Preference Shares vs. Debentures: An Overview
Preference shares and debentures are two different types of financial instruments. Preference shares—also referred to as preferred shares—are an equity instrument known for giving owners preferential rights in the event of a dividend payment or liquidation by the underlying company.
A debenture is a debt security issued by a corporation or government entity that is not secured by an asset.
- Preference, or preferred shares give owners preferential dividend payments and equity rights in liquidation.
- A debenture is a debt security issued by a corporation or government entity that is not secured by an asset.
- Debentures have higher seniority for liquidation repayment than preferred shares, but may pay lower yields.
- The relative level of risk is a primary factor differentiating preferred shares and debentures.
Preference shares are shares of a company's stock issued to preferential shareholders or stakeholders. Like common stock, preference shares represent ownership in a company. Unlike common stock, preference shares usually do not carry any voting power but give the holder of the preference shares claim on a specific quarterly dividend amount and precedence over common stock in the event of a company liquidation.
There are four main types of preference shares that companies may issue:
- Cumulative preferred stock
- Non-cumulative preferred stock
- Participating preferred stock
- Convertible preferred stock
Preference shares are an optimal alternative for risk-averse equity investors. They fall between common equity and corporate bonds on the risk spectrum. Preferred shares can offer a steady flow of dividends similar to an interest payment that is promised to bondholders. Preferred shareholders also rank higher than common stock for liquidation rights, but they still fall after debentures.

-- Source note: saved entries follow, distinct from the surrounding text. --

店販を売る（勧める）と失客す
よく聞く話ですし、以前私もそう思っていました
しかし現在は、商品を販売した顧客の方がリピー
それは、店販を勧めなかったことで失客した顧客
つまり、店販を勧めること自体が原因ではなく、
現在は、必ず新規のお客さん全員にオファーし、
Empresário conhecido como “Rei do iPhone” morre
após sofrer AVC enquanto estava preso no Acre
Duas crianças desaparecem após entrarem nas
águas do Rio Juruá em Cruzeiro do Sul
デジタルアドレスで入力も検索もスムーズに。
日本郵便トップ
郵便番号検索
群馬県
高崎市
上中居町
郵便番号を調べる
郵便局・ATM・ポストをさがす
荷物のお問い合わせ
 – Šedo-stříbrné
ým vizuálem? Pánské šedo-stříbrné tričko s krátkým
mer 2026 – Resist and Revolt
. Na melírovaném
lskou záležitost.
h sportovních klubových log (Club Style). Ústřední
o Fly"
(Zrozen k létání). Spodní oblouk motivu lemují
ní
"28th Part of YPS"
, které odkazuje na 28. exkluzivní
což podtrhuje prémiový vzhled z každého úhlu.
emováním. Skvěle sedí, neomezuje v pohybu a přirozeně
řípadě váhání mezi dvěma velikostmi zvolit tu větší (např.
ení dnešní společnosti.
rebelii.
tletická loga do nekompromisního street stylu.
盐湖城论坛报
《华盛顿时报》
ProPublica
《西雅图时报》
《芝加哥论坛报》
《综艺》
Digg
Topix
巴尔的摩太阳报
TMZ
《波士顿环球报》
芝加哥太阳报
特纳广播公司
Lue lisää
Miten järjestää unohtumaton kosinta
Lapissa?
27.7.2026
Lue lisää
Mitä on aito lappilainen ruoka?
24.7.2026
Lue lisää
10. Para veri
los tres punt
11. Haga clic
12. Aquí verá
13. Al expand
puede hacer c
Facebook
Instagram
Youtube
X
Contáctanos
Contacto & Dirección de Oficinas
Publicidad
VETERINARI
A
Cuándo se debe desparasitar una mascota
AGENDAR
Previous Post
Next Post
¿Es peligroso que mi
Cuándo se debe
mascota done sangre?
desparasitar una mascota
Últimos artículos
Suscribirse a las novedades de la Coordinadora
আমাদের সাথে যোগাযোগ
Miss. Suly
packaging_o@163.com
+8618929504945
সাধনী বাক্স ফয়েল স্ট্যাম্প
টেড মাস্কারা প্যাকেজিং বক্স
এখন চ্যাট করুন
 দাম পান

Companies agree to pay preferred shareholders dividends before dividends to common shareholders. Provisions can also require preferred share dividends in liquidation and may include special rights for share values in liquidation as well.
Debentures are a corporate or government bond that is not secured by an asset. All types of debentures are bonds, but not all bonds are debentures. Secured bonds fall within a class of their own and can be identified by the collateral associated with the bond.
The structuring of a debenture makes it riskier than a secured debt instrument because collateral does not back it. However, on the risk spectrum, debentures have less risk than preferred shares because of their senior liquidation rights. As a debt instrument, debentures are senior to preferred shares if bankruptcy or liquidation were to occur.
There are two main types of debentures:
- Convertible debentures
- Non-convertible debentures
All debentures follow a standard structuring process and have common features. First, a trust indenture is drafted, which is an agreement between the issuing corporation and the trust that manages the interest of the investors. Next, the coupon rate is decided, which is the rate of interest that the company will pay the debenture holder or investor. This rate can be either fixed or floating and depends on the company's credit rating or the bond's credit rating.
Debentures usually garner a higher interest rate payment than secured debt to offset some of the collateral risks. Each debenture agreement will also detail the seniority of repayment in the event of liquidation. Debenture holders will be paid before preferred shareholders but may be subordinate to other types of debt on the company’s books such as senior loans. If the funds allow, a debenture holder may receive their full repayment of the bond’s principal with interest. Each liquidation is different and will affect the final payout to a debenture holder.
Many investors may have the option to choose between a company’s preferred shares or debentures.
A primary consideration for choosing between preferred shares and debentures depends on risk. Preferred shareholders are typically promised dividend payments and some liquidation rights. However, shares still trade openly on an exchange with the value primarily dictated by the market.
A debenture can be less risky than preferred shares but will also typically have a lower expected return. With a debenture, the owner is promised full repayment of the principal investment plus interest over a specific period. Debentures are also higher on the seniority ranking for reimbursement if a company must liquidate.